● **EXCERPT TO READ**
More than half of canned tuna samples from three national brands exceeded the U.S. Environmental Protection Agency’s safety level for human consumption, according to a new study published in Environmental Toxicology and Chemistry. Only 5 percent of the tuna studied contained more mercury than what the U.S. Food and Drug Administration considers safe.

The researchers, who analyzed more than 300 cans of tuna purchased from a grocery store in Las Vegas from November 2005 to February 2006, also found that solid white tuna, or albacore, had higher mercury concentrations than light tuna—a result that’s consistent with previous studies. And packaging medium—oil versus water—didn’t make a difference when it comes to mercury concentrations, researchers found.

The FDA has less stringent safety standards than the EPA regarding mercury in tuna; thus, the reason why one study sample could be deemed safe be the FDA and not by the EPA. The EPA’s action level for mercury in tuna is 0.5 ppm, whereas the FDA’s is 1.0 ppm. As a result of their findings, study authors asked for stricter regulation of mercury in the canned tuna industry and called on federal agencies to make designations of safe concentrations of mercury consistent.

“For at-risk populations such as women, infants and children, these guidelines should be modified and explicitly stated,” the study authors reported, adding that their findings suggest “the need for a long-term monitoring program to ensure the safety of tuna that we consume.”

Americans consume about 1 billion pounds of canned tuna a year, accounting for 25 percent to 35 percent of all U.S. seafood consumption, according to the study authors. Fish consumption is considered the primary way humans get exposed to methylmercury, which can cause numerous health effects like central nervous system damage, hearing loss, vision problems and even death.

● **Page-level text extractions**
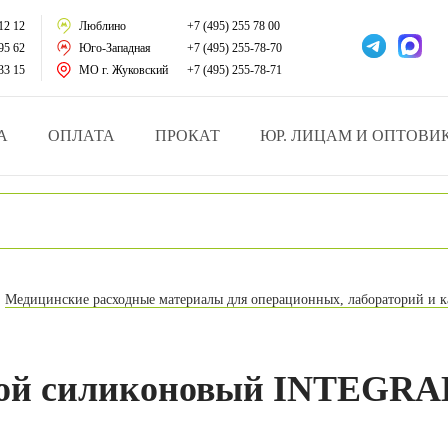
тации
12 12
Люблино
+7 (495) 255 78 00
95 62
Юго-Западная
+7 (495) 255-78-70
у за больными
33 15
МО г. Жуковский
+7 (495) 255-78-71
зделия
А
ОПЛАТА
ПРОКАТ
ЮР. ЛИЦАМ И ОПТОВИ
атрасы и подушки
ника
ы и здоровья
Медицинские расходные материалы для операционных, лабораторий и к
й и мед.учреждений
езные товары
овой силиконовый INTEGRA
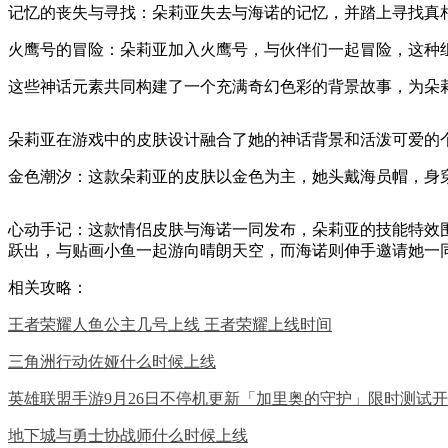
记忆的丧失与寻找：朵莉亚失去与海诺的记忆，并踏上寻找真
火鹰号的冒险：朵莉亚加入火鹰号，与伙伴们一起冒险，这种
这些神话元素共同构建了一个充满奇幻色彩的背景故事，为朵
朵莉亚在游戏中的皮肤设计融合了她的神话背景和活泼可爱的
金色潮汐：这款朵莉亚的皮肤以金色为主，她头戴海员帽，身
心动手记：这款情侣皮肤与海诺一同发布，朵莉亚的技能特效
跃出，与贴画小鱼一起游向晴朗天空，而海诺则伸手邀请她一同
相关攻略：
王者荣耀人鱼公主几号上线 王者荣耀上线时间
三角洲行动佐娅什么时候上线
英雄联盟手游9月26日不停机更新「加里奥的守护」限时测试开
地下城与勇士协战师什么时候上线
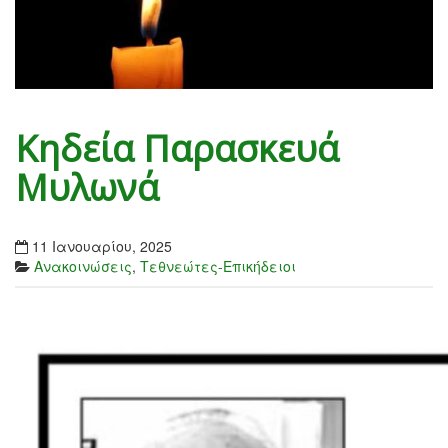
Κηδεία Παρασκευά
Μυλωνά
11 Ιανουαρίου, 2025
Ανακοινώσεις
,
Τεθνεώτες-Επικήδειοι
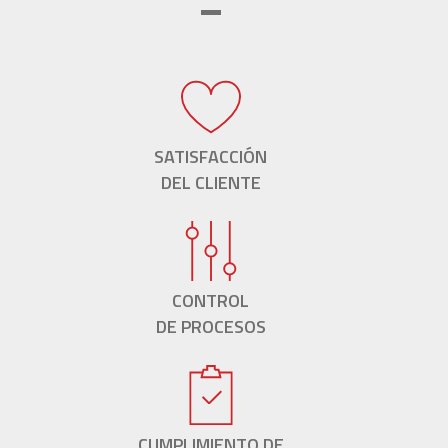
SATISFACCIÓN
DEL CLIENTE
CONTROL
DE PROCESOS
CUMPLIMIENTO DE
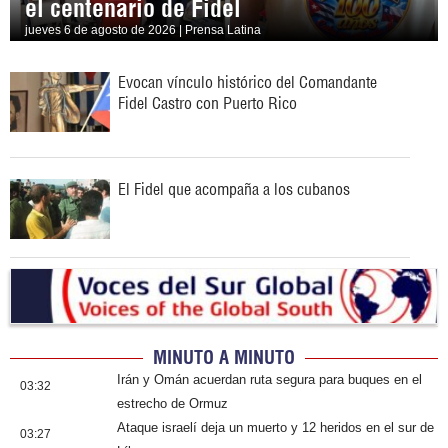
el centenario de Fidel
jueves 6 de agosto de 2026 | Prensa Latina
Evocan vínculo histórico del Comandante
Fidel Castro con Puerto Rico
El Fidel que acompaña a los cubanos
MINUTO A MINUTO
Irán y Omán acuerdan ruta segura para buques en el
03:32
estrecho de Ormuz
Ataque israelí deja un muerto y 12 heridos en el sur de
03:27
...
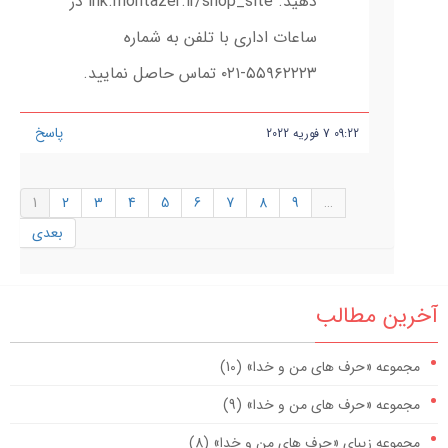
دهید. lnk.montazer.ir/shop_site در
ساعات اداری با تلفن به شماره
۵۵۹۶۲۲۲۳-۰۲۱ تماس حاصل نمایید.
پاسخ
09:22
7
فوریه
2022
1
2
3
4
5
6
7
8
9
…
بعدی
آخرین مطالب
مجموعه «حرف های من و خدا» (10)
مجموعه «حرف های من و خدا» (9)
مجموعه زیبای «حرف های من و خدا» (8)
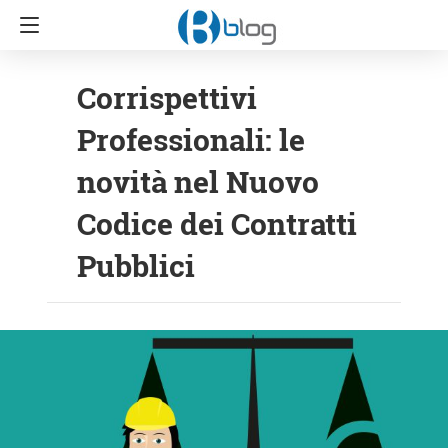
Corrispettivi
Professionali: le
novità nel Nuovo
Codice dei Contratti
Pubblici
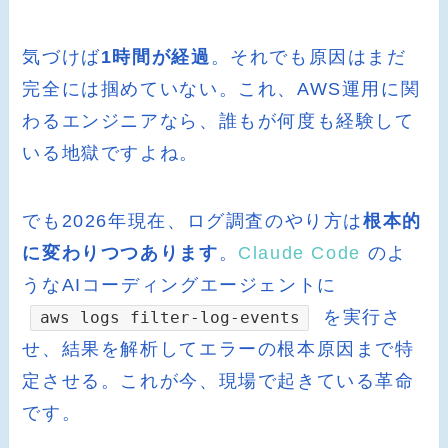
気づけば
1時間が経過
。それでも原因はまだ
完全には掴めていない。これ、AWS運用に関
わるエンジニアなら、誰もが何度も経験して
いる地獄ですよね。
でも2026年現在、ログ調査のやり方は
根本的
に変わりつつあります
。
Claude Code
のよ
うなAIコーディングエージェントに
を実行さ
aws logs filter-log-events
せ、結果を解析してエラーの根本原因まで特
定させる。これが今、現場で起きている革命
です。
==
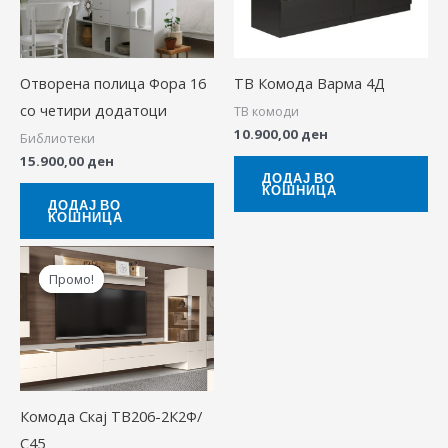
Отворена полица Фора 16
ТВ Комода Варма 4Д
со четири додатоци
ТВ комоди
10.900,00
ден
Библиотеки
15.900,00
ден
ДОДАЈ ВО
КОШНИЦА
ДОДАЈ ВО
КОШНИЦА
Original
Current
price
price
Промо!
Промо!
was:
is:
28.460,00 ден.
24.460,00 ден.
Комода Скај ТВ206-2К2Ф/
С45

● **ASSIGNMENT**
Give everything in the canned tuna article from "The researchers, who" down to "of mercury consistent." again, with "grocery store" changed to "supermarket".

● **RESULT OF THIS TASK**
The researchers, who analyzed more than 300 cans of tuna purchased from a supermarket in Las Vegas from November 2005 to February 2006, also found that solid white tuna, or albacore, had higher mercury concentrations than light tuna—a result that’s consistent with previous studies. And packaging medium—oil versus water—didn’t make a difference when it comes to mercury concentrations, researchers found.

The FDA has less stringent safety standards than the EPA regarding mercury in tuna; thus, the reason why one study sample could be deemed safe be the FDA and not by the EPA. The EPA’s action level for mercury in tuna is 0.5 ppm, whereas the FDA’s is 1.0 ppm. As a result of their findings, study authors asked for stricter regulation of mercury in the canned tuna industry and called on federal agencies to make designations of safe concentrations of mercury consistent.